Dataset section -
= = = =

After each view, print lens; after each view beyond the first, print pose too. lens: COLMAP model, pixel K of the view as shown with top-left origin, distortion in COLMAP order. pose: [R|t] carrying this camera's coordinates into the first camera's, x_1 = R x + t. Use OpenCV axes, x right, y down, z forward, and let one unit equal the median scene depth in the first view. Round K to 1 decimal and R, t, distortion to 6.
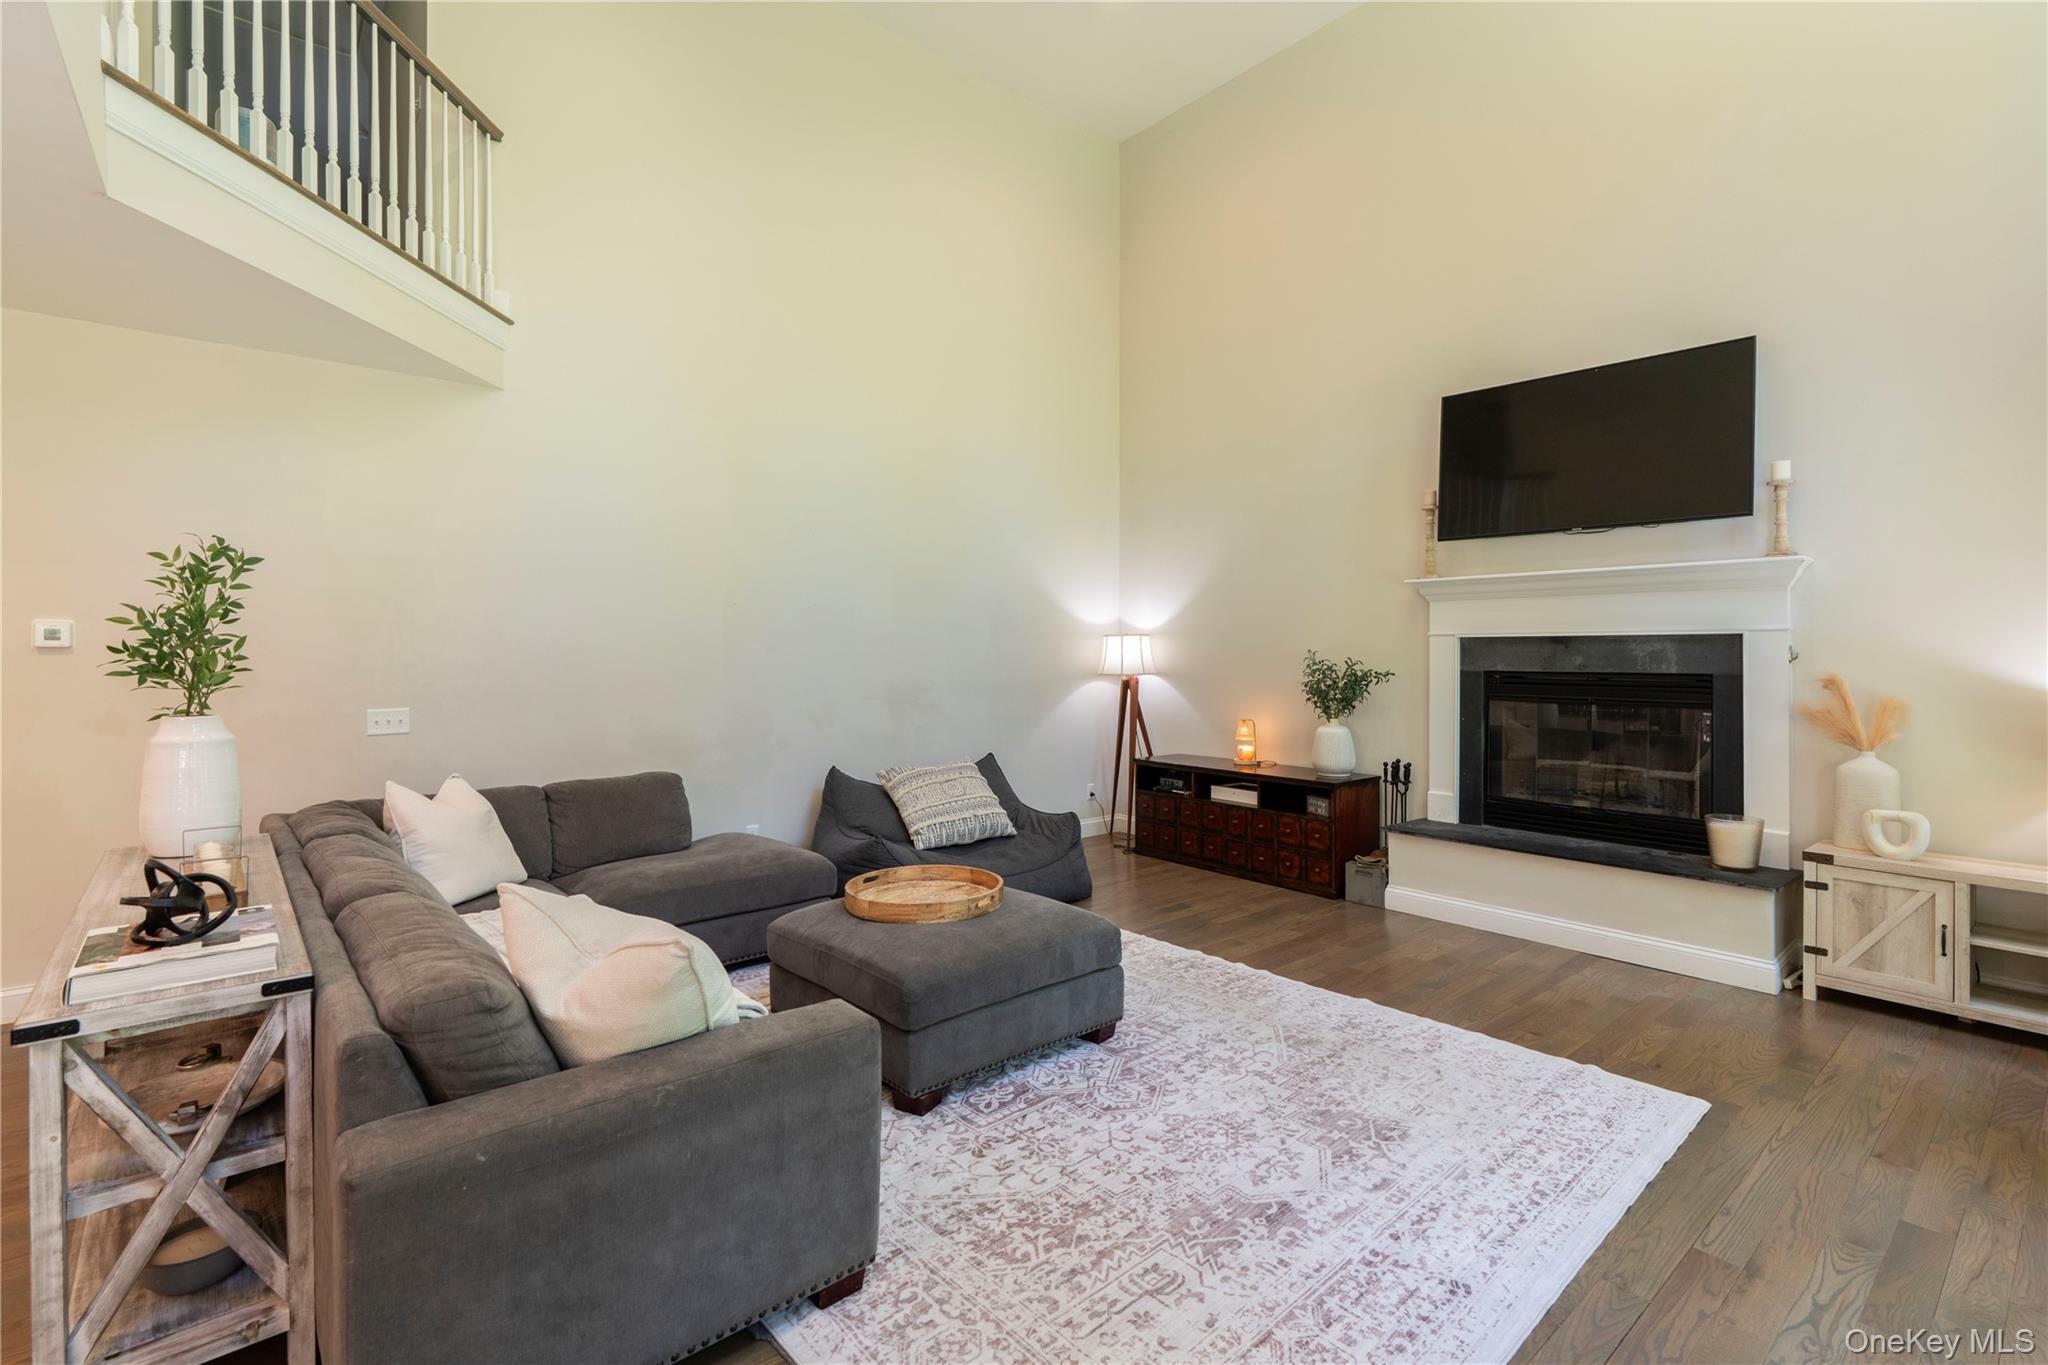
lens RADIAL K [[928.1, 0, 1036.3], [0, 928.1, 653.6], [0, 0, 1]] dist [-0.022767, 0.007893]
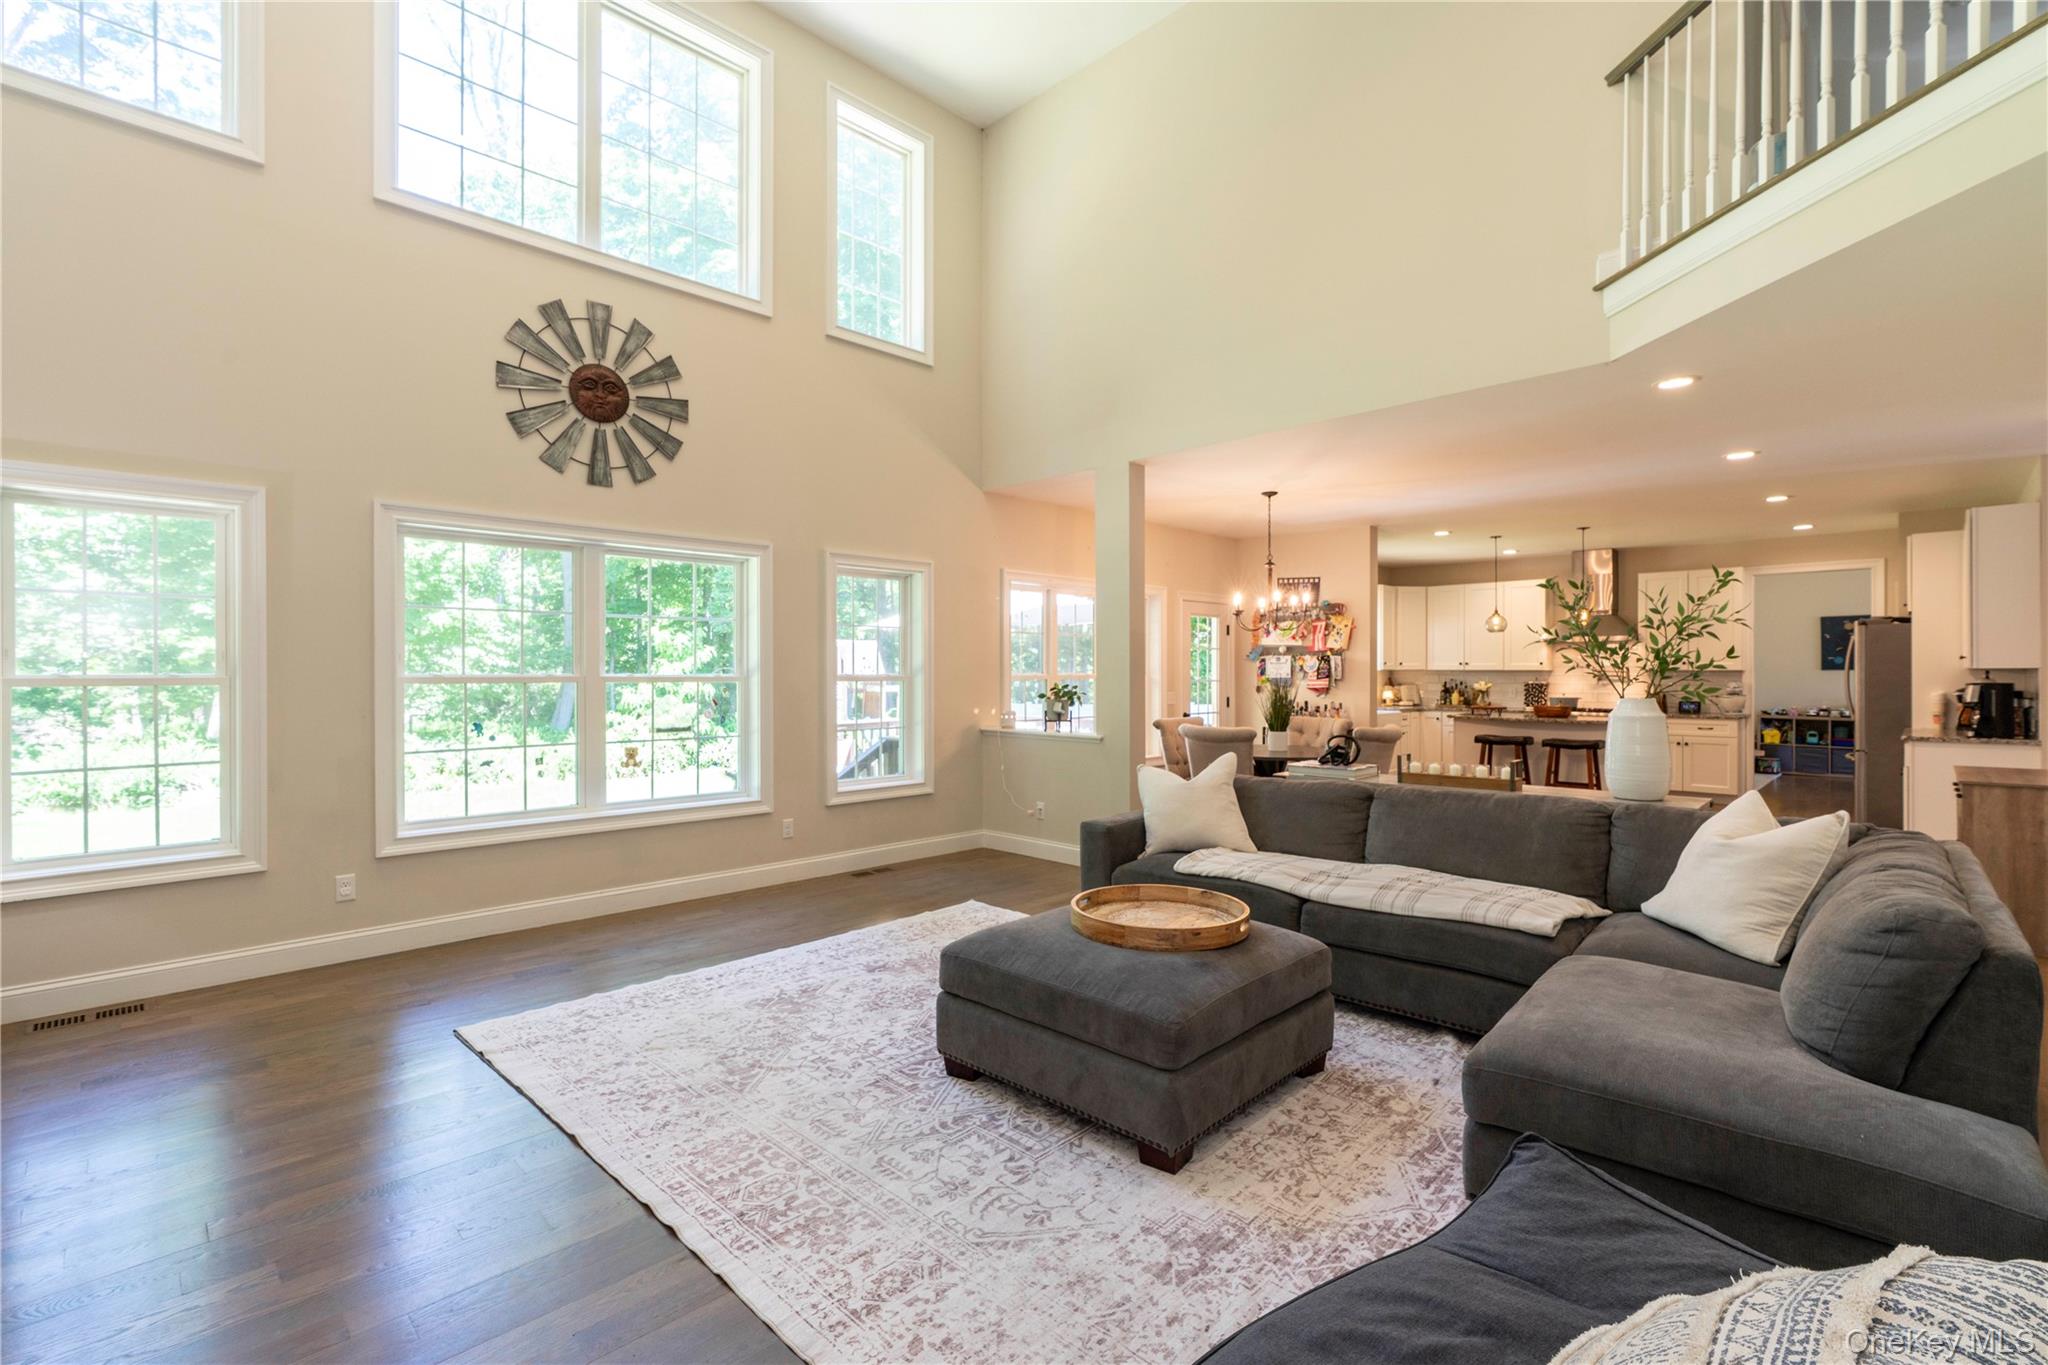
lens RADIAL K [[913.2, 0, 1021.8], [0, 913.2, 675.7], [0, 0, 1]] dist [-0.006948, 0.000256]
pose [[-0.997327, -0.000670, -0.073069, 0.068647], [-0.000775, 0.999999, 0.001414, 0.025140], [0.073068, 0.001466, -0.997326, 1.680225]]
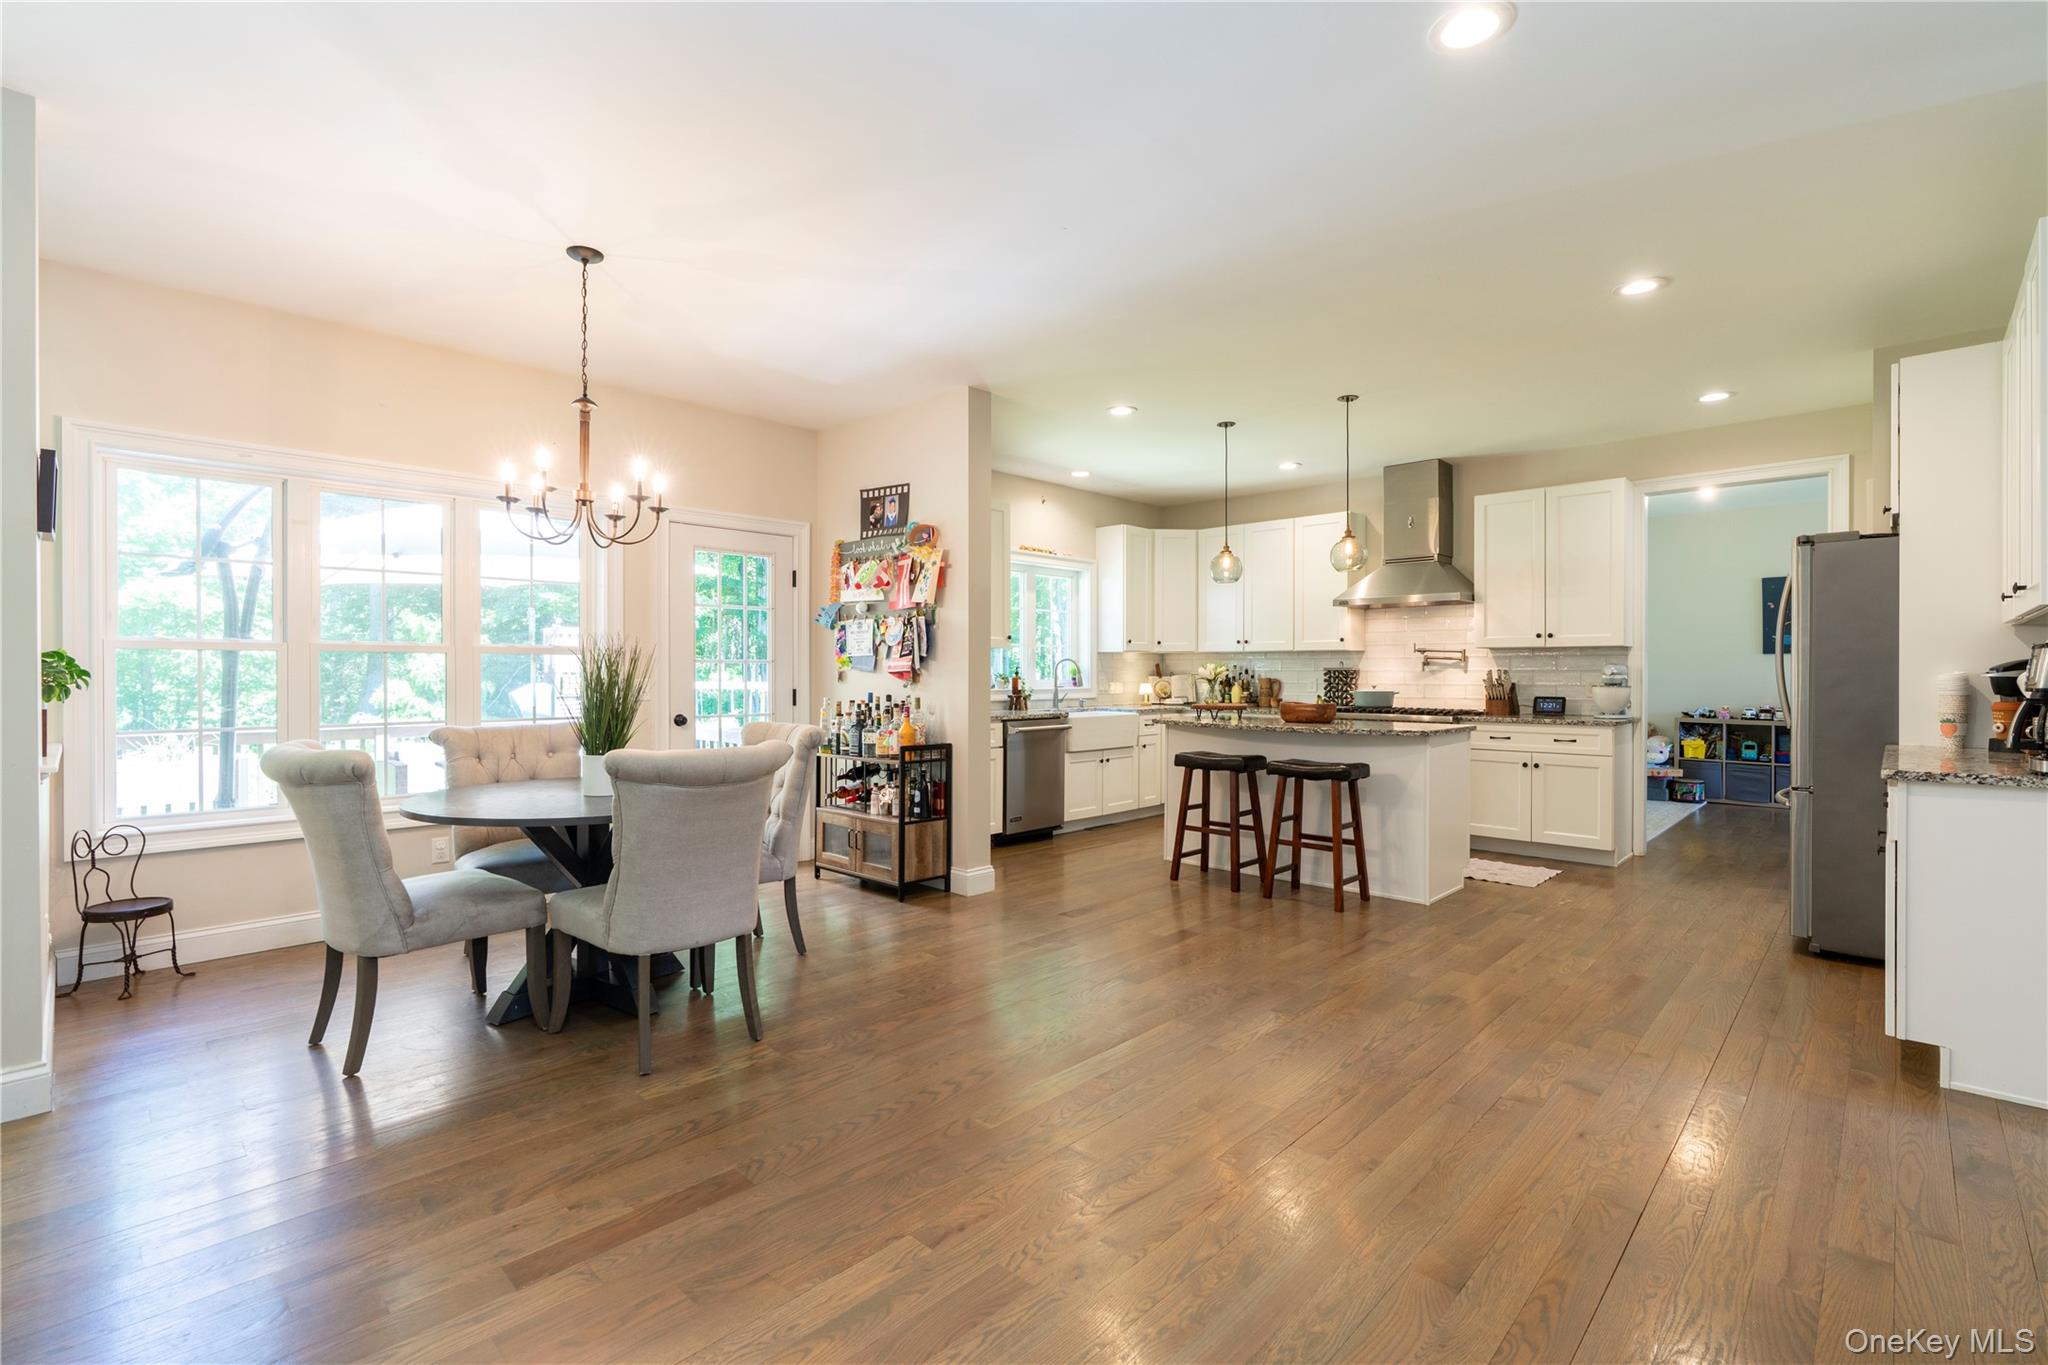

= = = =

Work order -
Give an exact copy of the material, leaving out every picture.

Solution to this task -
After each view, print lens; after each view beyond the first, print pose too. lens: COLMAP model, pixel K of the view as shown with top-left origin, distortion in COLMAP order. pose: [R|t] carrying this camera's coordinates into the first camera's, x_1 = R x + t. Use OpenCV axes, x right, y down, z forward, and let one unit equal the median scene depth in the first view. Round K to 1 decimal and R, t, distortion to 6.
lens RADIAL K [[928.1, 0, 1036.3], [0, 928.1, 653.6], [0, 0, 1]] dist [-0.022767, 0.007893]
lens RADIAL K [[913.2, 0, 1021.8], [0, 913.2, 675.7], [0, 0, 1]] dist [-0.006948, 0.000256]
pose [[-0.997327, -0.000670, -0.073069, 0.068647], [-0.000775, 0.999999, 0.001414, 0.025140], [0.073068, 0.001466, -0.997326, 1.680225]]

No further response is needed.